Только теперь обернулся к своей богадельне:
— А выход, между прочим, аннулируется. Наш, значит, выход.
— Чегой-то, друг, темнишь.
— И ничего не темню. Встречайте гостей. Идут к плечу.
— Не ошибся, часом?
— Ни боже мой! Узнал троих из четырех. Полный порядок!
— Что от нас требуется?
— Ничего такого. Сидеть и не рыпаться. Двинем навстречу — только напортим.

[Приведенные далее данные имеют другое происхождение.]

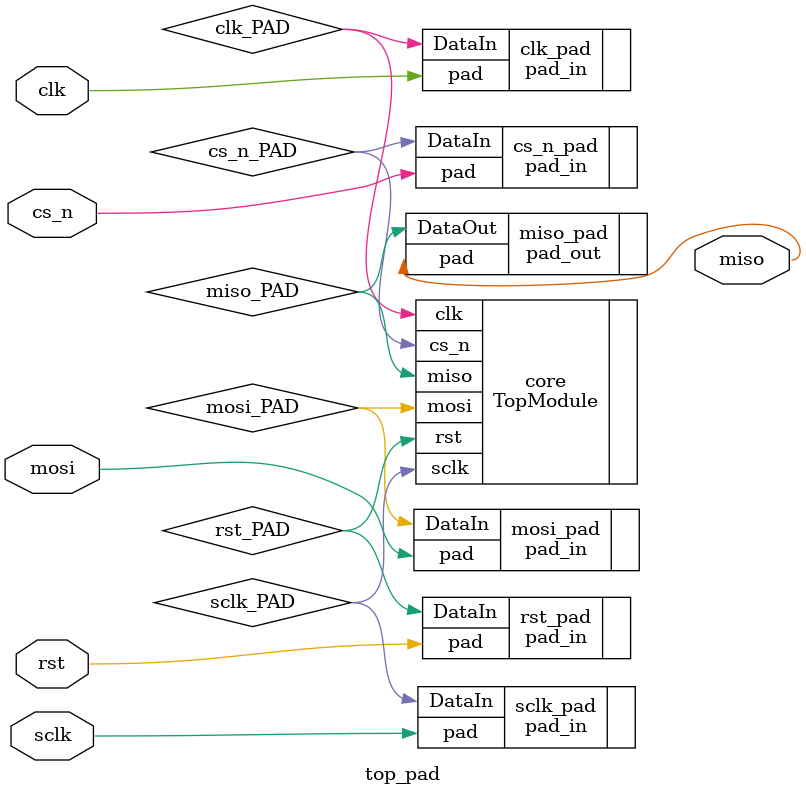
<source format=v>
module top_pad (
    input  wire clk,
    input  wire rst,
    input  wire sclk,
    input  wire cs_n,
    input  wire mosi,
    output wire miso
);
    
    // Internal signals with _PAD suffix
    wire clk_PAD;
    wire rst_PAD;
    wire sclk_PAD;
    wire cs_n_PAD;
    wire mosi_PAD;
    wire miso_PAD;
    
    // Input pads
    pad_in clk_pad (
        .pad(clk), 
        .DataIn(clk_PAD)
    );
    
    pad_in rst_pad (
        .pad(rst), 
        .DataIn(rst_PAD)
    );
    
    pad_in sclk_pad (
        .pad(sclk), 
        .DataIn(sclk_PAD)
    );
    
    pad_in cs_n_pad (
        .pad(cs_n), 
        .DataIn(cs_n_PAD)
    );
    
    pad_in mosi_pad (
        .pad(mosi), 
        .DataIn(mosi_PAD)
    );
    
    // Output pad
    pad_out miso_pad (
        .pad(miso), 
        .DataOut(miso_PAD)
    );
    
    // Core module instantiation
    TopModule core (
        .clk  (clk_PAD),
        .rst  (rst_PAD),
        .sclk (sclk_PAD),
        .cs_n (cs_n_PAD),
        .mosi (mosi_PAD),
        .miso (miso_PAD)
    );
    
endmodule

</source>
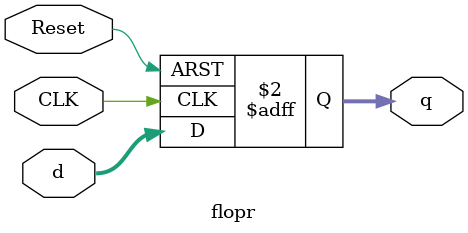
<source format=v>
`timescale 1ns / 1ps
module flopr#(parameter WIDTH = 8) (CLK, Reset, d, q);
	input CLK; //clock
	input Reset; //reset
	input [WIDTH - 1: 0] d; //
	output reg [WIDTH - 1: 0] q;
	
	always @(posedge CLK, posedge Reset)
	begin
		if (Reset) q <= 0;
		else q <= d;// d fist, q second
	end
endmodule

</source>
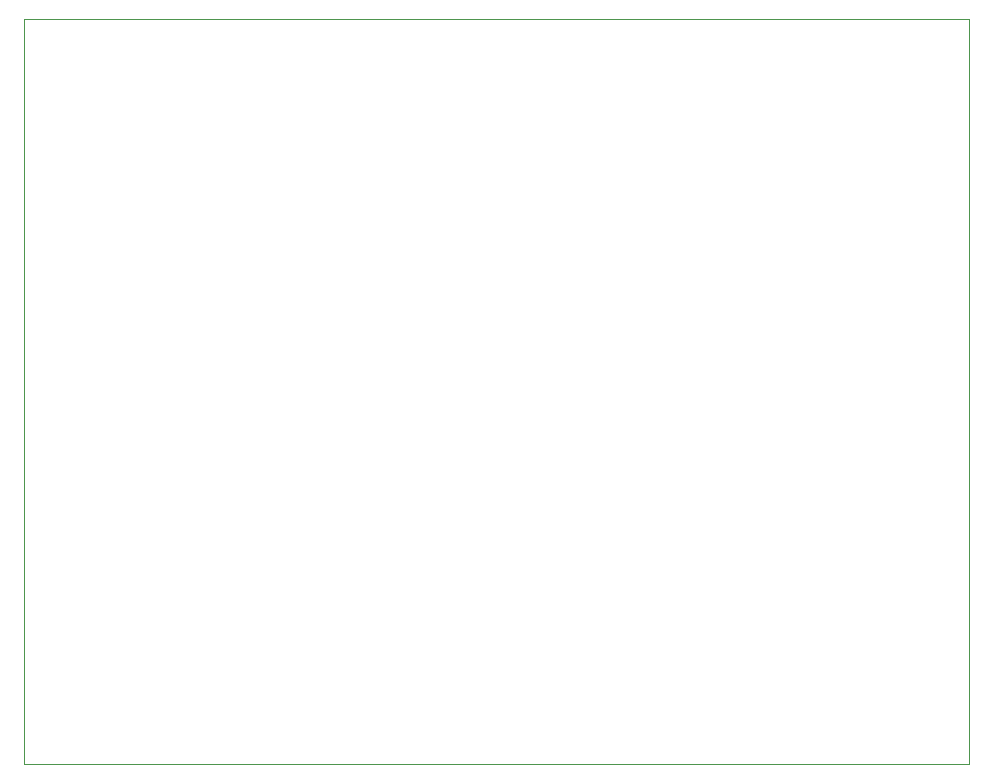
<source format=gbr>
G04 #@! TF.GenerationSoftware,KiCad,Pcbnew,(5.1.2)-1*
G04 #@! TF.CreationDate,2022-09-30T12:45:32-03:00*
G04 #@! TF.ProjectId,esp32,65737033-322e-46b6-9963-61645f706362,rev?*
G04 #@! TF.SameCoordinates,Original*
G04 #@! TF.FileFunction,Profile,NP*
%FSLAX46Y46*%
G04 Gerber Fmt 4.6, Leading zero omitted, Abs format (unit mm)*
G04 Created by KiCad (PCBNEW (5.1.2)-1) date 2022-09-30 12:45:32*
%MOMM*%
%LPD*%
G04 APERTURE LIST*
%ADD10C,0.050000*%
G04 APERTURE END LIST*
D10*
X168000000Y-143000000D02*
X88000000Y-143000000D01*
X168000000Y-79908400D02*
X168000000Y-143000000D01*
X87995600Y-79908400D02*
X167995600Y-79908400D01*
X88000000Y-143000000D02*
X87995600Y-79908400D01*
M02*

</source>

Да, четверо! Факт! Туман оседал. Романов успокаивался. Они подходили ближе… Кряжистый, в свитере, с откинутой на шею каской, поднятой головой, с ежиком короткой стрижки — Слава Онищенко. Бесхитростный малый. Немогучий оратор. Отличнейший человечина. По скалам ходит в связке с самим Хергиани. За ним кто-то ростом на все 185, но этот в тени, колпачок сдвинут на лоб, лица не разберешь. Под самым большим рюкзаком топает его племяш, тоже Романов, только Славка. А тот, кто замыкающий, высокий, дымит, идет вразвалку, — явно Безлюдный. А идут ходко. Но без рывков. Как ходят альпинисты. Дошли бы!..
С вечера
трясется
Куско!
Месяц в небе
как печать.
Непонятное
искусство!
Землю
взять и раскачать.
Роберт Рождественский
Эпидемии оспы, полиомиелита отводят вакцинацией. Переболевший корью обретает иммунитет. Удивительное создание — человек адаптируется: обитает под водой и в вакууме космоса, на полюсе и на войне. Но есть ли такое, что может адаптировать к жизни в землетрясениях? Есть ли?..
Чхалтинское землетрясение дало ответ: “Есть!” — “В чем же оно?” — “В тебе в самом, человек. В твоем рюкзаке, альпинист. А скинешь его с потных плеч — в тебе в самом будет”. И это не игра словечками. Это факт!
В Домбае не ограничилось первым толчком. А уже в названии таких повторных толчков таится та моральная контузия, которую они наносят. “Афтершок”. Слышите ли вы?.. Шок. Когда врачи разводят руками: медицина бессильна, подготовьте близких к худшему. А в ночь Чхалтинского землетрясения эти самые шоки повторялись, и как говорил нам, покуривая да вспоминая пережитое, Кавуненко: “Такого навидались, что и страх не брал. Не доходил. Задеревенели”.
Земля за эти сутки не раз побывала в шоке. Только не люди. А ведь страшное оставалось таким же страшным. И обрушивалось не на город со всеми его службами, а на четырех, на двоих. Но все они были альпинисты и, даже оставшись одни, не чувствовали себя осколками разбитого вдребезги, но частицей огромного целого. И в этот час апокалипсически Страшного суда самые обыкновенные наши парни — работяги и интеллектуалы, гуманитарии и технари — не носились со своими переживаниями, не ловчили, как бы поскорей смыться до долины.
Такой оказался один.
Остальных валило с йог, и они поднимались с застрявшим в башке грохотом, смахивали каменную пыль и кровавую росу. “Кажись, уцелели?” — И, беспокоясь дальше не о себе: — “Что у тех, наверху?” Еще в 21.14 они были для тебя соперниками по соревнованию. Уже в 21.18 стали теми, кому нужна рука твоей помощи. Вот откуда брались иммунитет и адаптация. Противоречит закону науки?.. Согласен! Но заложено в законе альпинизма. И потому-то в этот грозный день Домбая не надо было никого подымать, мобилизовывать, охватывать.
Онищенко подал тетрадь радиограмм. Семенов приказывает Кавуненке возглавить спасработы.
Непростая это штука альпинизм. И стенные восхождения в нем — самые трудные. А тут не просто идти по стене, но спускать тех, кто не может сам.
… Еще подрагивает земля. Дымятся отвалы. То там, то здесь ухнет скала, и отшвырнут эхо склоны Птыша либо Хокеля. Черт те что! Но четверым, что уже снаряжаются на выход, это без надобности. Они уже впряглись. Такие разные в жизни стали вдруг схожими, словно беда проявила таившуюся общую черту: и в рассудительном, уравновешенном, вежливом Романове, и порывистом, несдержанном Кавуненке, в методично обстоятельном Онищенке и в разбрасывающемся, богемистом Безлюдном.
Причесала под одну гребенку общая беда.